__Exercise objective__:
From the records below, copy out exactly the lines from the one containing "left knee: (162, 541)" to the one containing "right back paw: (933, 626)", both included. Add nothing else.

=== Supplied data ===

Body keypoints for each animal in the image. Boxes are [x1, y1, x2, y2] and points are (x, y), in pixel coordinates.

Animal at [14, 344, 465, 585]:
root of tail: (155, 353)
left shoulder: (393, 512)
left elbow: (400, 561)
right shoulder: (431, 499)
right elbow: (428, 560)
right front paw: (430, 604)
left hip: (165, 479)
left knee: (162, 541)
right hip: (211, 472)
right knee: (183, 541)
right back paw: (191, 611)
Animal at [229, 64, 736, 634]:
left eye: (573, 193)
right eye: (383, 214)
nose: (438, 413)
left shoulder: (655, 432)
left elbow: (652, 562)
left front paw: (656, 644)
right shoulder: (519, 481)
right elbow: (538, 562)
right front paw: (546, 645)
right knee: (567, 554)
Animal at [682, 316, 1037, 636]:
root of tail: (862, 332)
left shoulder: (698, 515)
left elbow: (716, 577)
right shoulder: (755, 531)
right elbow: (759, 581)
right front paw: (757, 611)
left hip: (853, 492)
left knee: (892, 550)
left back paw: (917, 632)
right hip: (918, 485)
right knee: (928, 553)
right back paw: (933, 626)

===
=== Supplied data ===

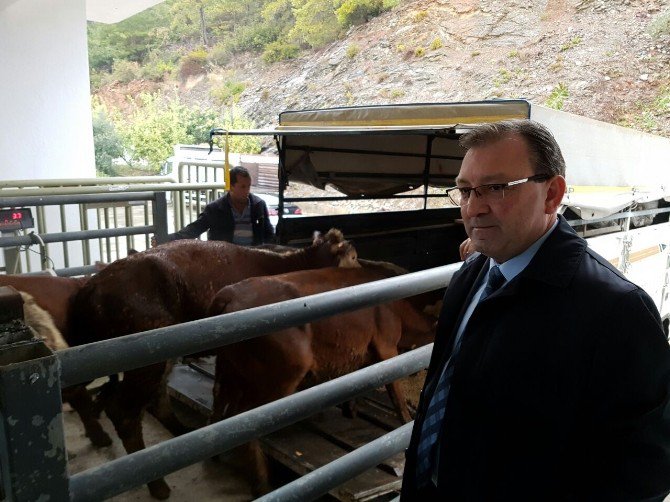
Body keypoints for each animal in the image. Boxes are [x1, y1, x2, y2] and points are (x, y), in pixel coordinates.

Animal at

===

__Finished task__:
left knee: (162, 541)
right hip: (211, 472)
right knee: (183, 541)
right back paw: (191, 611)
Animal at [229, 64, 736, 634]:
left eye: (573, 193)
right eye: (383, 214)
nose: (438, 413)
left shoulder: (655, 432)
left elbow: (652, 562)
left front paw: (656, 644)
right shoulder: (519, 481)
right elbow: (538, 562)
right front paw: (546, 645)
right knee: (567, 554)
Animal at [682, 316, 1037, 636]:
root of tail: (862, 332)
left shoulder: (698, 515)
left elbow: (716, 577)
right shoulder: (755, 531)
right elbow: (759, 581)
right front paw: (757, 611)
left hip: (853, 492)
left knee: (892, 550)
left back paw: (917, 632)
right hip: (918, 485)
right knee: (928, 553)
right back paw: (933, 626)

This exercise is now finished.